The rule that a person travels familiar roads more rapidly and surely than they can pick their way along unknown paths absolutely applies to demonstrating.
Consequently, prepare and practically memorize a standard presentation of your proposition; have it in such shape, like a pilot’s check list, so that your mind is dealing with the person you are talking to. And if emergencies arise, instead of groping for something to say, you have already rehearsed for it.

The best speeches, the greatest orations, the ones that have made history, have in the great majority of cases been prepared beforehand and carefully memorized.

I don’t mean to say that you should write out a presentation or demonstration, then commit it to memory, and try to repeat it word for word. Just know it well. But I do say that you should have a standard practice in presenting or demonstrating your proposition. Again, remember the pilot’s checklist. No matter how many times you’ve flown, no matter how smart and capable you are, following a standard practice will be worth your effort. Let this presentation of yours be born of your experience and that of others in selling your product.

Sit down with a pencil and a lot of paper, or behind your computer screen. First, jot down the big talking points of your proposition. Then organize them with a beginning, middle, and an end. Then write out a presentation, putting yourself in the other person’s place, and weighing the effect upon them of every word you’re going to utter. Remember, you’re a salesperson, not an author.

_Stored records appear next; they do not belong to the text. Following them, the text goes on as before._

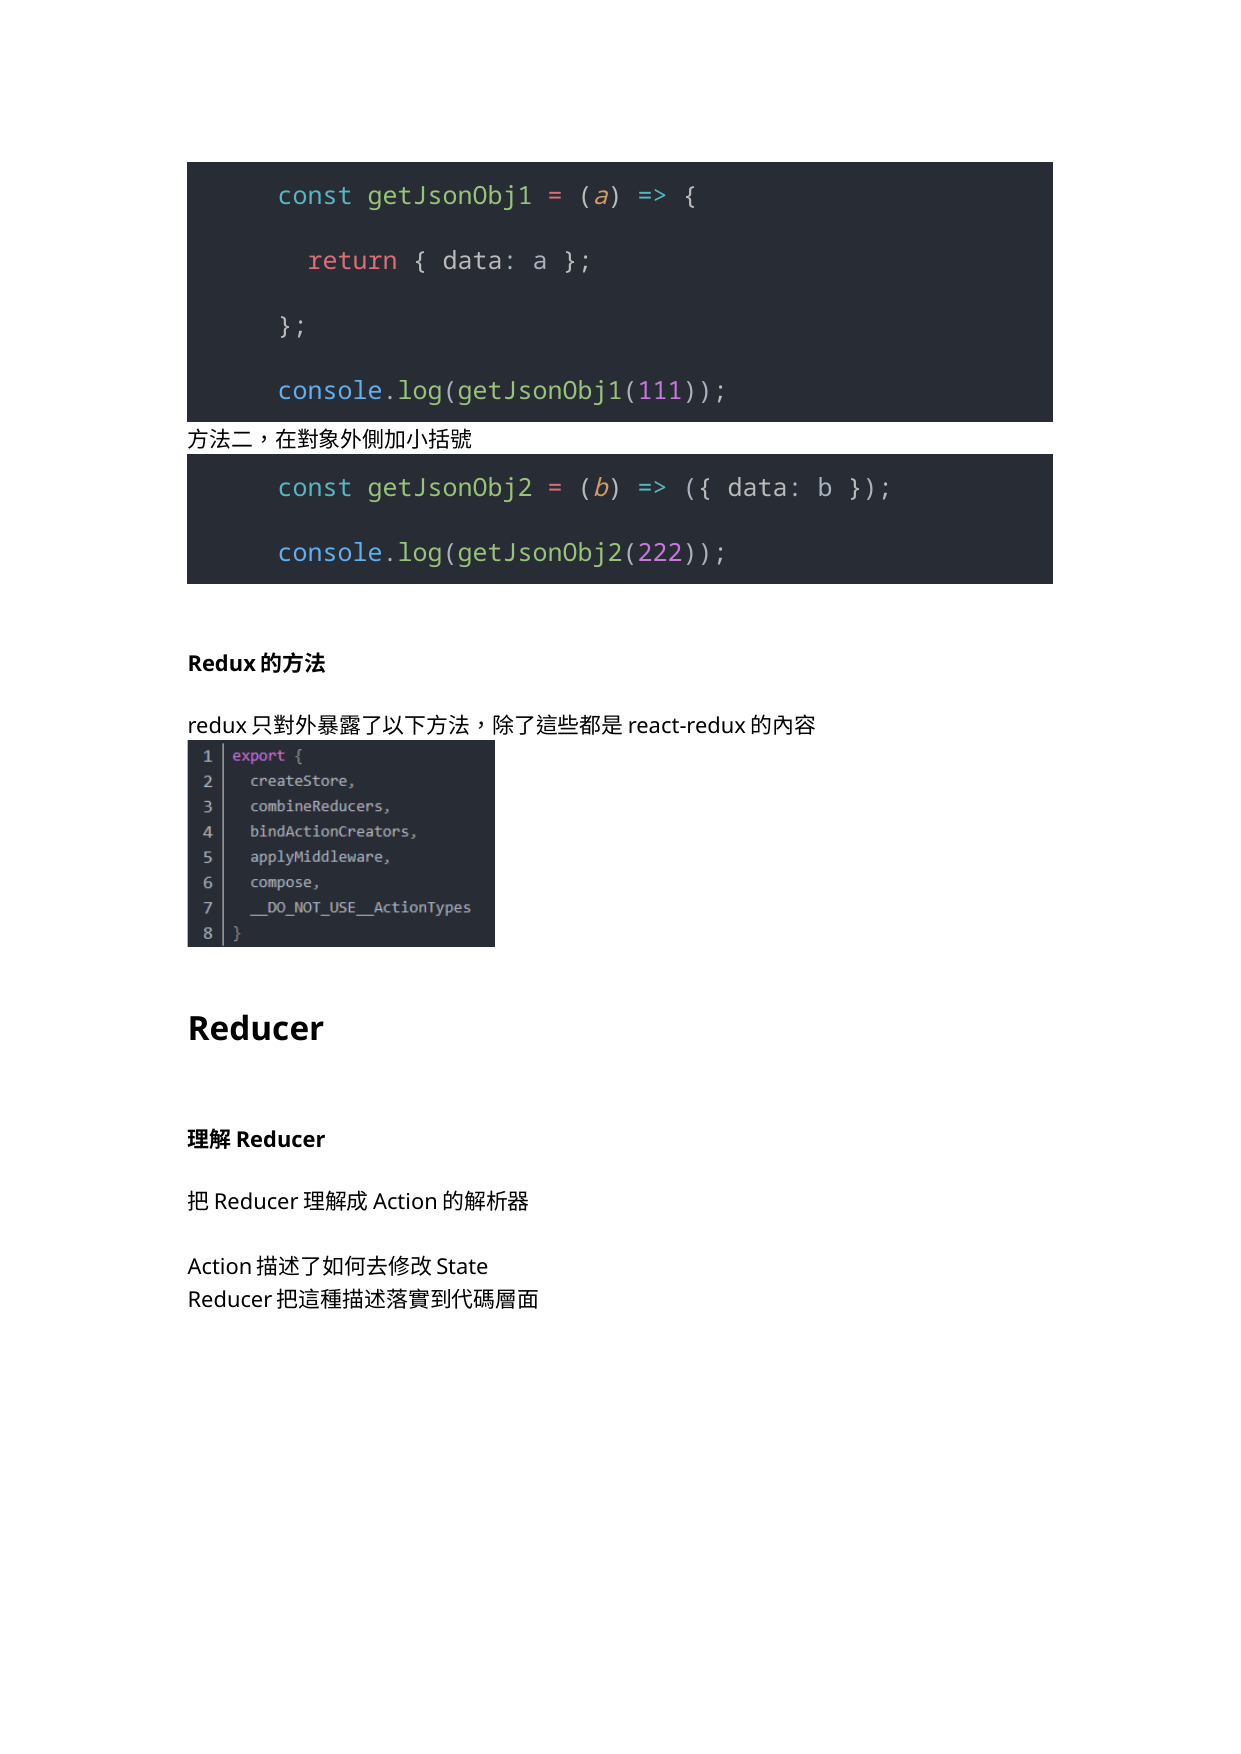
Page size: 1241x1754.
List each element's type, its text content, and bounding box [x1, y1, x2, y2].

text const getJsonObj2 = (b) => ({ data: b }); [187, 454, 1053, 519]
text 把Reducer理解成Action的解析器 [187, 1184, 1053, 1216]
picture [187, 740, 495, 947]
text Reducer把這種描述落實到代碼層面 [187, 1281, 1053, 1314]
text const getJsonObj1 = (a) => { [187, 162, 1053, 227]
text Action描述了如何去修改State [187, 1249, 1053, 1281]
subtitle 理解Reducer [187, 1122, 1053, 1155]
text 方法二，在對象外側加小括號 [187, 422, 1053, 454]
text redux只對外暴露了以下方法，除了這些都是react-redux的內容 [187, 708, 1053, 740]
text console.log(getJsonObj1(111)); [187, 357, 1053, 422]
text console.log(getJsonObj2(222)); [187, 519, 1053, 584]
subtitle Redux的方法 [187, 646, 1053, 679]
text }; [187, 292, 1053, 357]
text return { data: a }; [187, 227, 1053, 292]
subtitle Reducer [187, 995, 1053, 1060]
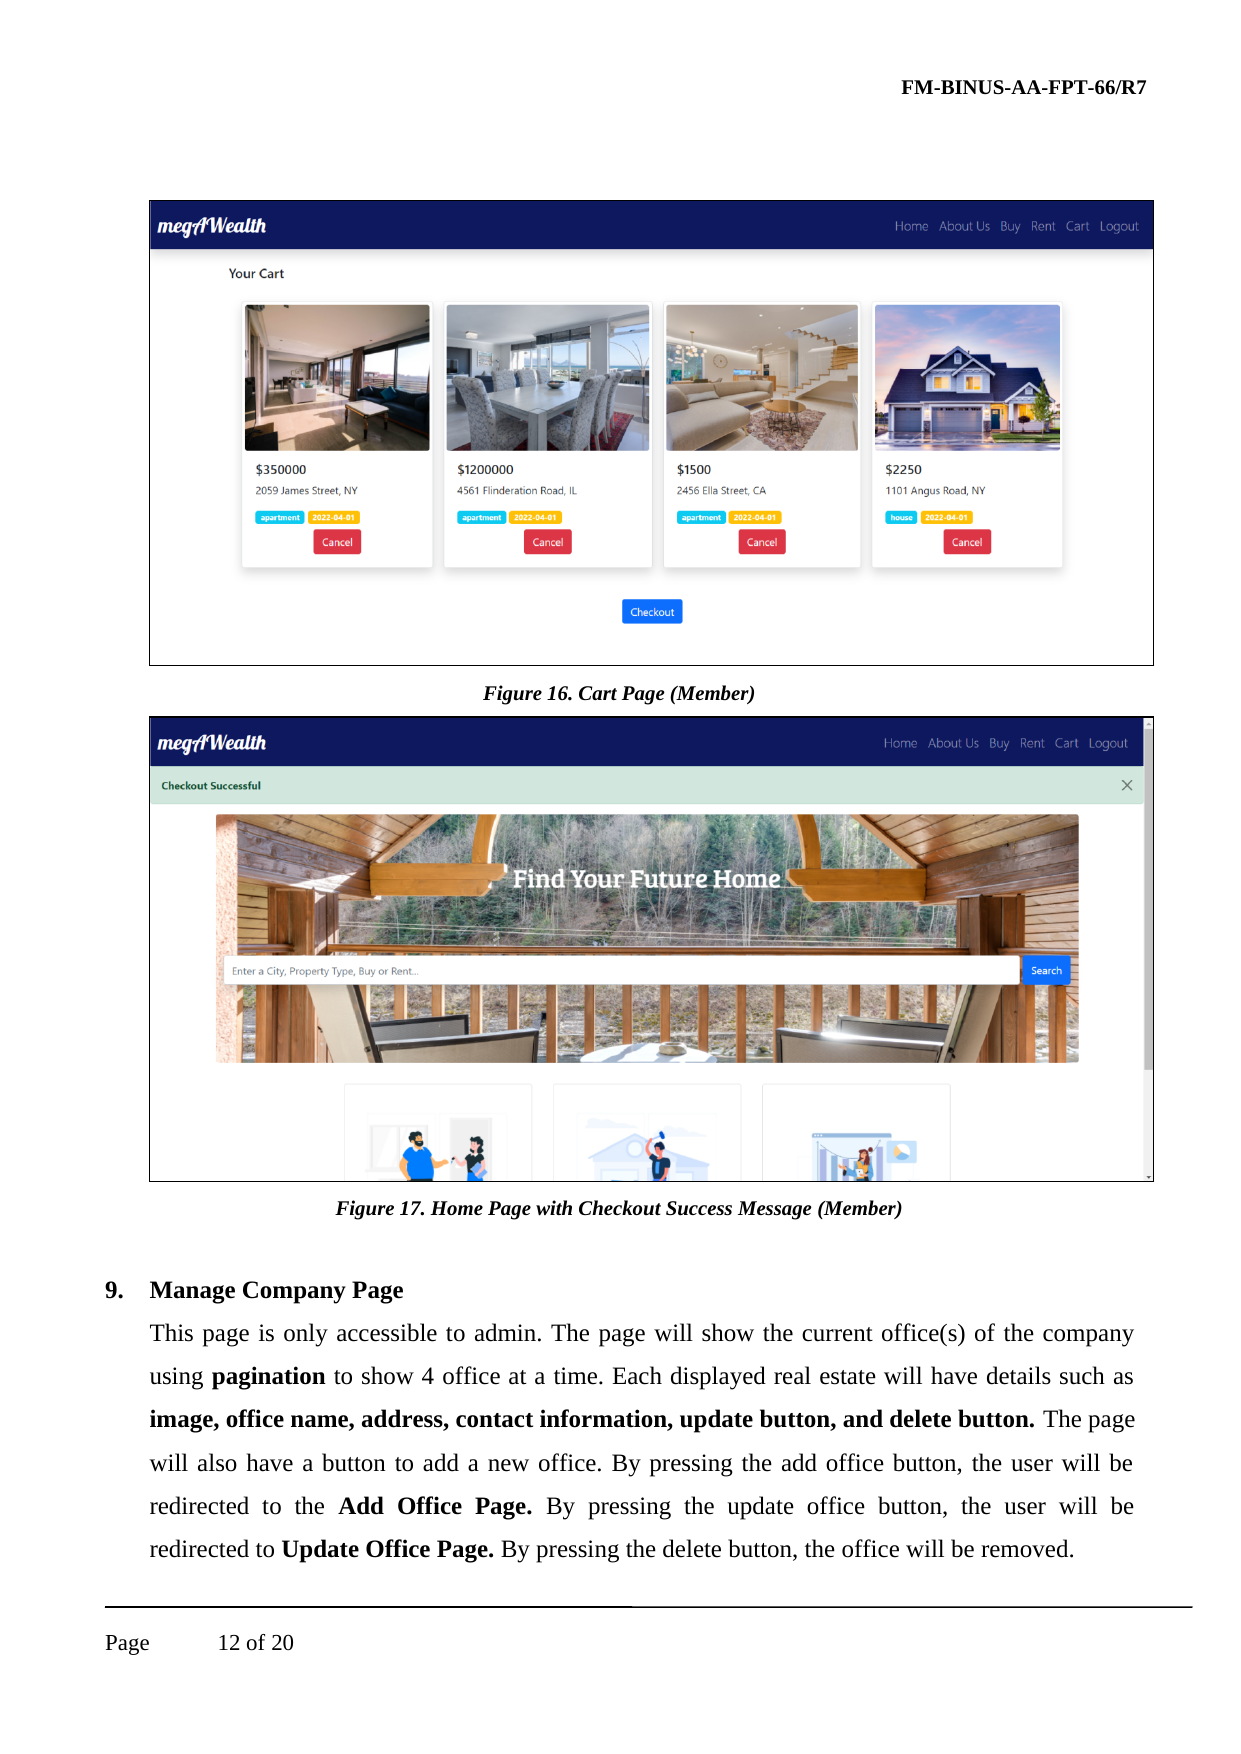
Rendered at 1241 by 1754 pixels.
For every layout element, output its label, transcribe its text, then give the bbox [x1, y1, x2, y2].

picture [150, 718, 1153, 1181]
text Figure 16. Cart Page (Member) [105, 680, 1135, 704]
picture [150, 201, 1153, 665]
text This page is only accessible to admin. The page will show the current office(s) of the company using pagination to show 4 office at a time. Each displayed real estate will have details such as image, office name, address, contact information, update button, and delete button. The page will also have a button to add a new office. By pressing the add office button, the user will be redirected to the Add Office Page. By pressing the update office button, the user will be redirected to Update Office Page. By pressing the delete button, the office will be removed. [149, 1318, 1135, 1563]
list Manage Company Page [105, 1275, 1135, 1304]
text Figure 17. Home Page with Checkout Success Message (Member) [105, 1196, 1135, 1220]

Cut down. Boil down. Eliminate. Abbreviate.

Then when you’re satisfied that you’ve got the shortest, best, most convincing, most complete presentation of your product that you are capable of giving, commit it to memory. Yes, commit it to memory. And if you doubt the effect on others of memorized words, witness the actors who, with the same speeches, make different audiences laugh and cry at the same places in their play night after night after night.

Yes, when you are convinced that you have the best presentation you are capable of giving, then memorize it.

Take it out on the firing line. Add to it. Take away from it. And you’ll find yourself with a presentation that will bring down the game in the shape of orders.

We can’t all be at our best every day or every hour. But if you get your best possible presentation down on paper and then firmly entrench it in the back of your head, you’ll be certain to make a better average presentation than you ever have before. It will also give you confidence during off days.